Collected data
■ ■ ■ ■

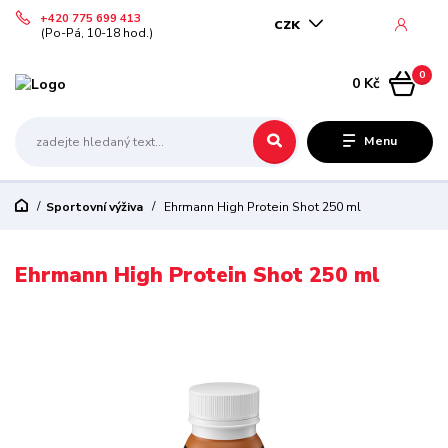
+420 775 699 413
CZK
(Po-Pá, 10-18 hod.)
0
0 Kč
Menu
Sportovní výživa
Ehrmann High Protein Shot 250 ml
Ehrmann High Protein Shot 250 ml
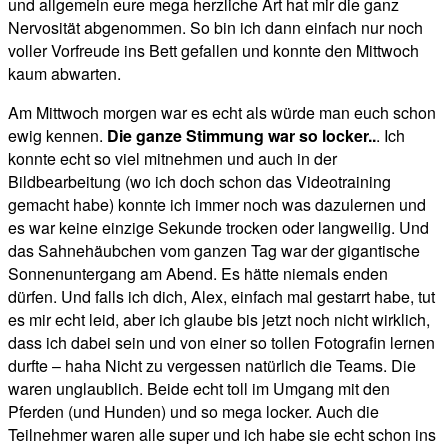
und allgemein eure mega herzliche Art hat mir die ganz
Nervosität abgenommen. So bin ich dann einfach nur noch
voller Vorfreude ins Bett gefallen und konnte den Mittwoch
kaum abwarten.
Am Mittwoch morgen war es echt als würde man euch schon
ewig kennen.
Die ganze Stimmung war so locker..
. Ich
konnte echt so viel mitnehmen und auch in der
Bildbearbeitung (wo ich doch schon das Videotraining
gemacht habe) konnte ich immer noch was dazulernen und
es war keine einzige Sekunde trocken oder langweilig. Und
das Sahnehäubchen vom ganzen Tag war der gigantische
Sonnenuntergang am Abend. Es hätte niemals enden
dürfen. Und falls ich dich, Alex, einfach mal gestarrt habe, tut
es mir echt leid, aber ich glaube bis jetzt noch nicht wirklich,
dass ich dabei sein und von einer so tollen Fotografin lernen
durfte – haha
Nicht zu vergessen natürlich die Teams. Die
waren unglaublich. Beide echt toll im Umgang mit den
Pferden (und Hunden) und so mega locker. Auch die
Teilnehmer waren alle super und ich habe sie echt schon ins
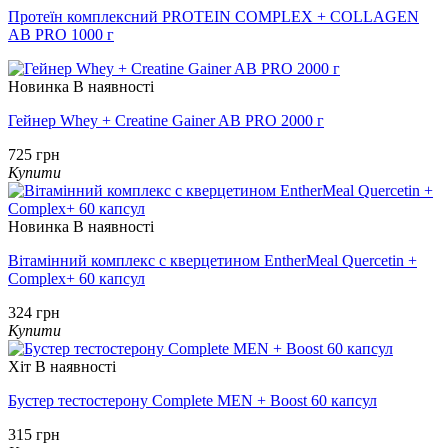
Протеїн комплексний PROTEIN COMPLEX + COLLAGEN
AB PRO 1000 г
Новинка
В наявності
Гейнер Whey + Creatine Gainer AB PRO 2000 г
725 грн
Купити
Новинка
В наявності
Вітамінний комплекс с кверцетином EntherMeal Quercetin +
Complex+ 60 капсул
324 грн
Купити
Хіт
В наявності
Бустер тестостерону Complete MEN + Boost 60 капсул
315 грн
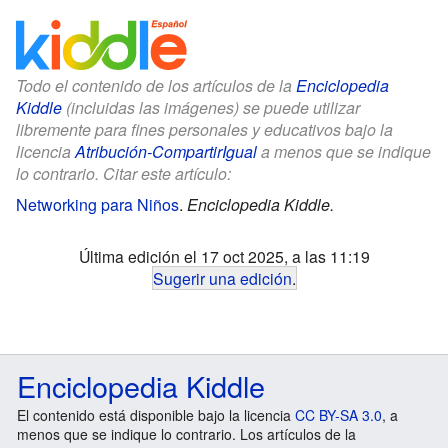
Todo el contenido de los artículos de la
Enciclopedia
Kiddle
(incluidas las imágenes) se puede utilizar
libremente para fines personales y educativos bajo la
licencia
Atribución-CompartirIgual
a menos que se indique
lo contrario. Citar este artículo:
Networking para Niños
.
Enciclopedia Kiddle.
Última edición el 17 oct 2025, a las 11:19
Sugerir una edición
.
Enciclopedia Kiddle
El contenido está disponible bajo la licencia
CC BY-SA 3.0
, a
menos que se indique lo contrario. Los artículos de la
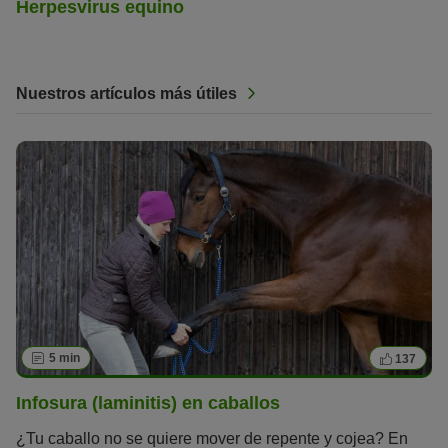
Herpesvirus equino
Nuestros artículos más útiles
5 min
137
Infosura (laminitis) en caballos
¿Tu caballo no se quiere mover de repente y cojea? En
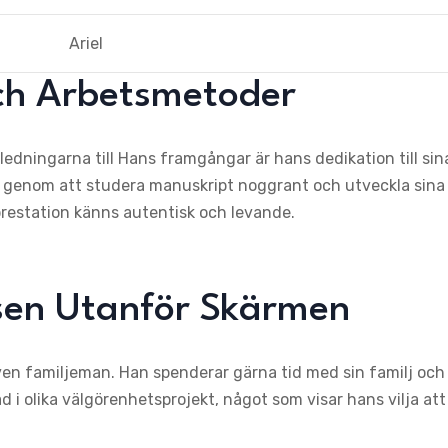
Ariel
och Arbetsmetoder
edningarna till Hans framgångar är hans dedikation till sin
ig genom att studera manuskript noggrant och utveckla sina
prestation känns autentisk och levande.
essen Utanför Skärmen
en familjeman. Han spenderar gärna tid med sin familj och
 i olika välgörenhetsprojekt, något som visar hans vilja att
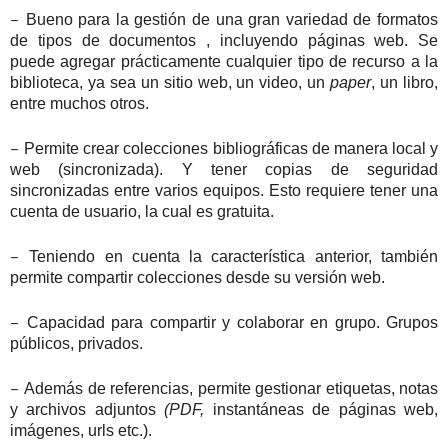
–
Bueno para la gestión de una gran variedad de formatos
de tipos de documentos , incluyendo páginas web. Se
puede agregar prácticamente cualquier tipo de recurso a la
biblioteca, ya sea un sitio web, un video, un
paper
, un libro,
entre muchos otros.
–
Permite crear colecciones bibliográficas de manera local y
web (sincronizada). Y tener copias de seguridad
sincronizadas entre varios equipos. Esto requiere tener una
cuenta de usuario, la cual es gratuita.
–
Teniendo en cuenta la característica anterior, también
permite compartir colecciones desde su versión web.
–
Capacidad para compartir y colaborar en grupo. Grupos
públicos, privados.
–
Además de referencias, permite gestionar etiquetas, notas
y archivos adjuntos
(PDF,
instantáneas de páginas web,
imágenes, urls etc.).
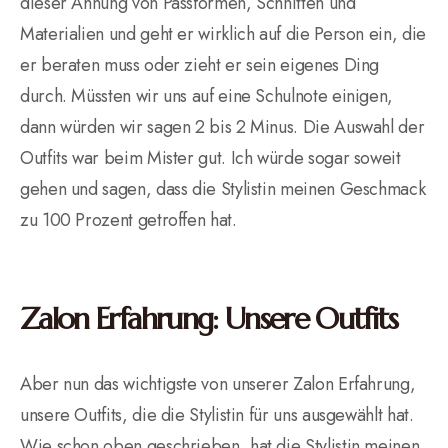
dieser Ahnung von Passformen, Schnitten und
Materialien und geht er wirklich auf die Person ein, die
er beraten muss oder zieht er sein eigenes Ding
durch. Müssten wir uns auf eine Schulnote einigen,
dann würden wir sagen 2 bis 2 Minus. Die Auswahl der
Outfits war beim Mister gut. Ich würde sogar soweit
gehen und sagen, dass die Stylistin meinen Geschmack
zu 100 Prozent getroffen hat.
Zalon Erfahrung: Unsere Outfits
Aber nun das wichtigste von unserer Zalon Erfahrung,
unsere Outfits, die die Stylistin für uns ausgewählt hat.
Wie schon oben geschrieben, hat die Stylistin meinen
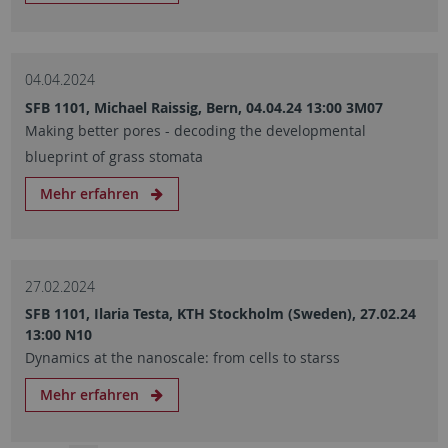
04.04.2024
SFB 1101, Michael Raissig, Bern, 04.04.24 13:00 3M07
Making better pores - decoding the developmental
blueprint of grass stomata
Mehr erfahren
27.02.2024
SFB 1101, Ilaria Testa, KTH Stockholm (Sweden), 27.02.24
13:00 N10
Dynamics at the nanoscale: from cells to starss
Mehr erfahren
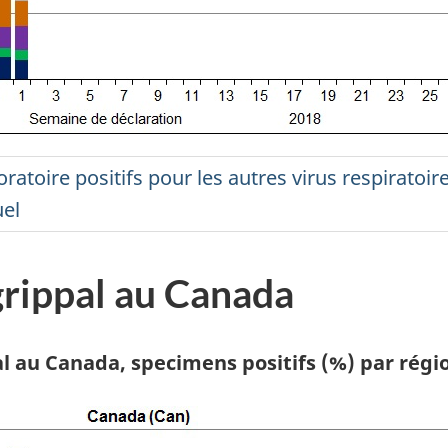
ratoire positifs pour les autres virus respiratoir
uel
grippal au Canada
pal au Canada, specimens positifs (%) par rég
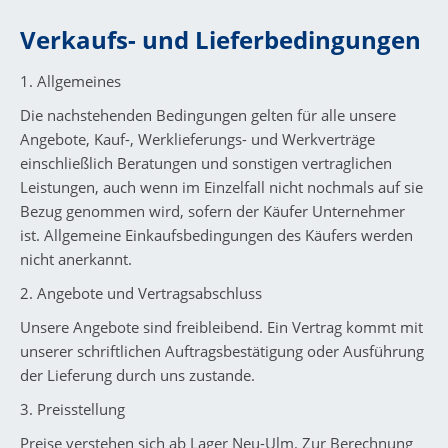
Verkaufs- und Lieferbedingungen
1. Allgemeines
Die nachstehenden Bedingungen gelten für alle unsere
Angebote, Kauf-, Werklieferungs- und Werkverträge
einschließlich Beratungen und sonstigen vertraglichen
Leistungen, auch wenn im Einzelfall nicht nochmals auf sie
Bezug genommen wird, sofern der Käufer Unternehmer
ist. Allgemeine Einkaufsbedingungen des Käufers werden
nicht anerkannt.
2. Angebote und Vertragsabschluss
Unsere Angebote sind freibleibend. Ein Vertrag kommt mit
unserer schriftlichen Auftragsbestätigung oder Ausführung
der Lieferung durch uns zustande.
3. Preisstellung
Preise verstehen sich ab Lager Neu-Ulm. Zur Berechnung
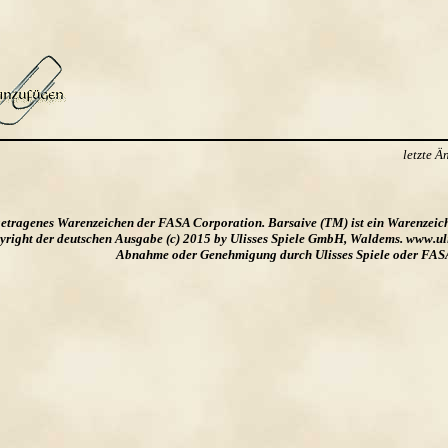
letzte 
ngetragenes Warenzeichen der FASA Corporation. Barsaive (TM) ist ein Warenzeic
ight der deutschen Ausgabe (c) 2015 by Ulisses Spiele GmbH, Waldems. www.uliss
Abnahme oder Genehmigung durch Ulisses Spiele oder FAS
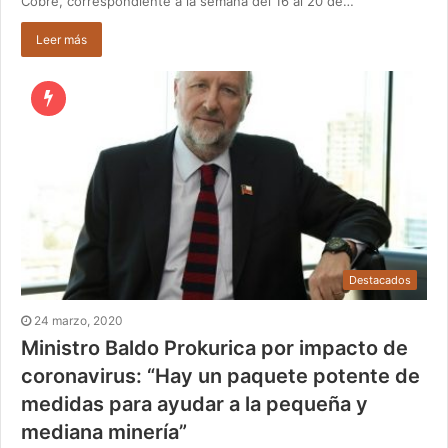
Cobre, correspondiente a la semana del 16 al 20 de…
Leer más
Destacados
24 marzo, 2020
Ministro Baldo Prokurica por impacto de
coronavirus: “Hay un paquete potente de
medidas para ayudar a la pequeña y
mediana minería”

■ ■ ■ ■

Quote word for word only the lines above from the one containing "Bezug genommen wird, sofern" through the one containing "Abnahme oder Genehmigung". Pictures stay out of your copy.

Bezug genommen wird, sofern der Käufer Unternehmer
ist. Allgemeine Einkaufsbedingungen des Käufers werden
nicht anerkannt.
2. Angebote und Vertragsabschluss
Unsere Angebote sind freibleibend. Ein Vertrag kommt mit
unserer schriftlichen Auftragsbestätigung oder Ausführung
der Lieferung durch uns zustande.
3. Preisstellung
Preise verstehen sich ab Lager Neu-Ulm. Zur Berechnung
letzte 
ngetragenes Warenzeichen der FASA Corporation. Barsaive (TM) ist ein Warenzeic
ight der deutschen Ausgabe (c) 2015 by Ulisses Spiele GmbH, Waldems. www.uliss
Abnahme oder Genehmigung durch Ulisses Spiele oder FAS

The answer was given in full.